When they come to force me into the chair, if I refuse to be tied up, they call the E.R.F. team. So I have a choice. Either I can exercise my right to protest my detention, and be beaten up, or I can submit to painful force-feeding.

The situation is desperate now. All of the detainees here are suffering deeply. At least 40 people here are on a hunger strike. People are fainting with exhaustion every day. I have vomited blood.

And there is no end in sight to our imprisonment. Denying ourselves food and risking death every day is the choice we have made.

I just hope that because of the pain we are suffering, the eyes of the world will once again look to Guantánamo before it is too late.

Even the Constitution Project’s Task Force on Detainee Treatment, comprising solidly establishment bipartisan figures that I wrote about earlier, said in in its Finding #16 that “Forced feeding of prisoners is a form of abuse and must end.”

There is absolutely no reason to continue holding people like Moqbel. As Glenn Greenwald says,

More than half of the remaining 166 detainees at the camp are Yemeni. Dozens of those Yemenis (along with dozens of other detainees) have long ago been cleared for release by the US government on the ground that there is no evidence to believe they are a threat to anyone. A total of 87 of the remaining detainees – roughly half – have been cleared for release, of which 58 are Yemeni.

Not even the US government at this point claims they are guilty or pose a threat to anyone.

The Yemeni president Abed Rabbo Mansour Hadi, normally a US ally, has delivered a broadside, rightly condemning the US for its blatant hypocrisy.

“We believe that keeping someone in prison for over 10 years without due process is clear-cut tyranny,” Hadi said in a recent interview broadcast over the Arabic language channel of Russia Today. “The United States is fond of talking democracy and human rights. But when we were discussing the prisoner issue with the American attorney general, he had nothing to say.”

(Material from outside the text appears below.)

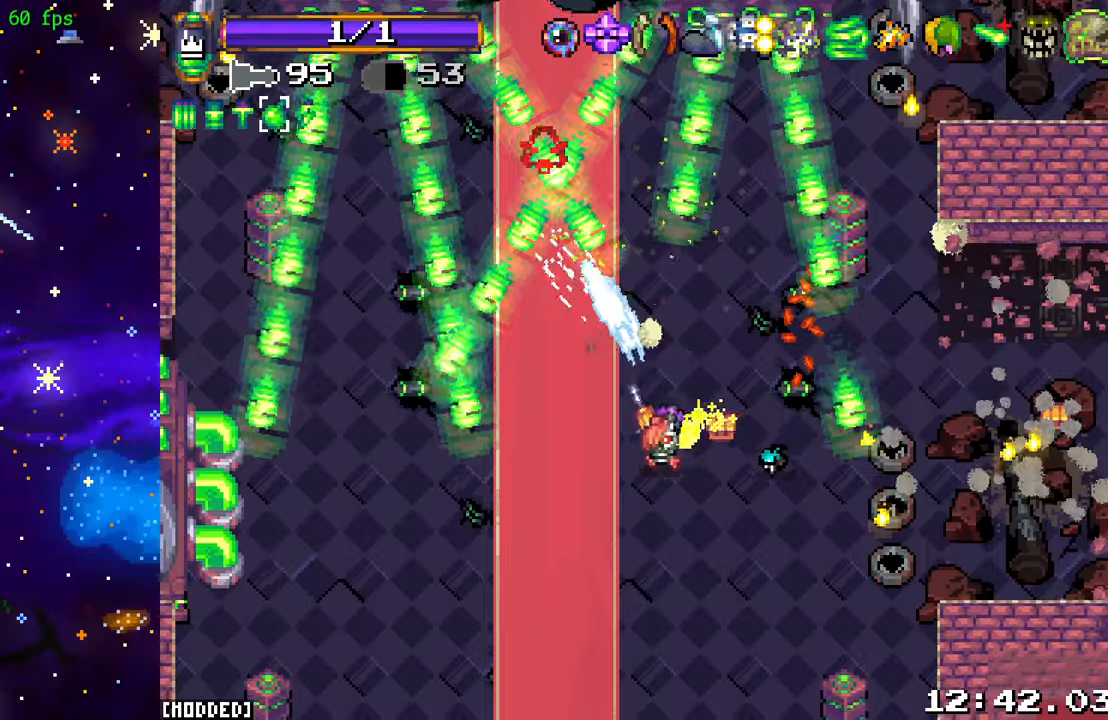
{"buttons": [], "left_stick": "center", "right_stick": "left", "events": [[50, "left_stick", "left"], [166, "R2", "up"], [200, "L1", "down"], [266, "left_stick", "center"], [316, "L1", "up"], [400, "right_stick", "left"]]}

Even though the US government has cleared the Yemenis for release and the Yemeni government is even willing to take them, people like Mogbel are still being held and abused. As far as I can tell, the only reason they are still being held is because of the sheer bloody-mindedness of president Obama and the US Congress. They have so stoked fears of terrorist boogeymen waiting to slit our throats while we sleep that releasing Guantanamo detainees has become politically unthinkable. So these people suffer dreadfully at our hands because of our cowardliness.

I am no longer surprised at how low the US can sink when it comes to basic human rights.


  1. says

    Is force-feeding considered torture?

    I know the Obama administration has already acted to protect torturers, but it sounds like they’re spinning up their own generation of criminals. I suppose whoever comes in as the next president will grant retroactive immunity. History won’t.

  2. CaitieCat says

    And the worst of it is, how many new terrorists has the US created by its insistence on a ridiculous and illegal scheme of holding innocent people without charge for years on end?

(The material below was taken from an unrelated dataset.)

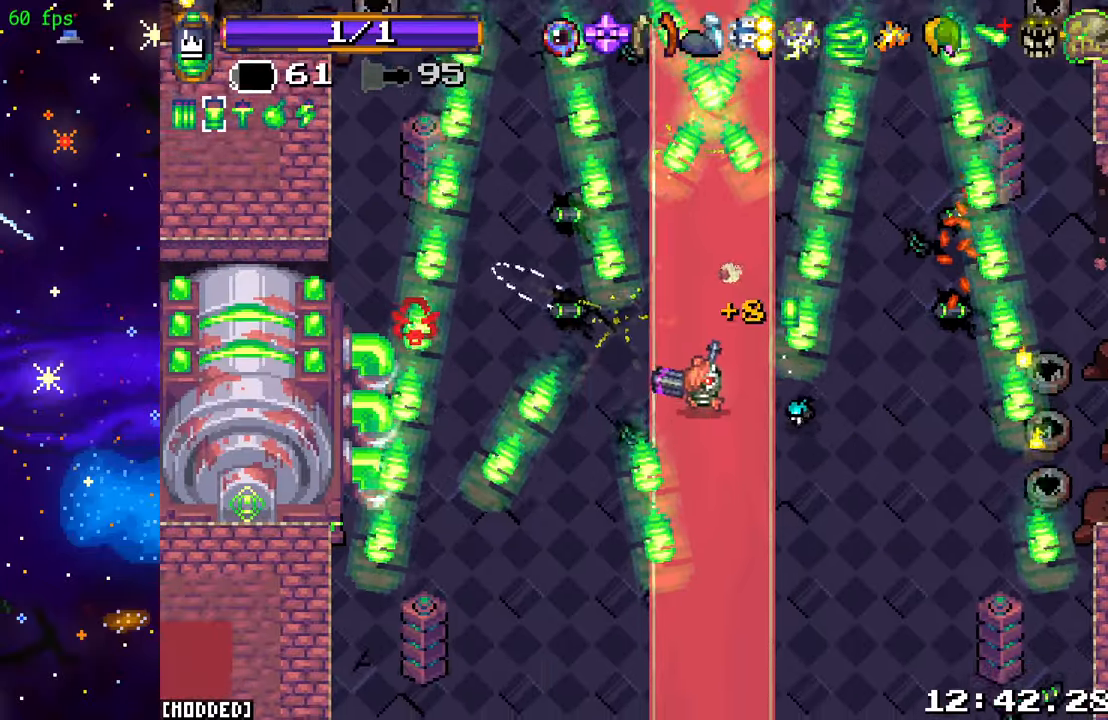
{"buttons": [], "left_stick": "center", "right_stick": "left", "events": [[83, "left_stick", "up"], [183, "left_stick", "center"], [250, "R2", "down"], [400, "R2", "up"]]}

    I mean, if Mr. Moqbel was your uncle, or cousin, or brother, wouldn’t you be on a major hate for the US by now?

    Guantanamo is an obscenity. I am ashamed to live on the same continent with people who could make and defend such a place as necessary.

  3. says

    The NYT piece states that Moqbel “told this story, through an Arabic interpreter, to his lawyers at the legal charity Reprieve in an unclassified telephone call.” Being unfamiliar with Reprieve, it was interesting to learn about its founder, Clive Stafford Smith. That bio says he sued for access to detainees, but does anyone know the name of the case? I can’t find info on it.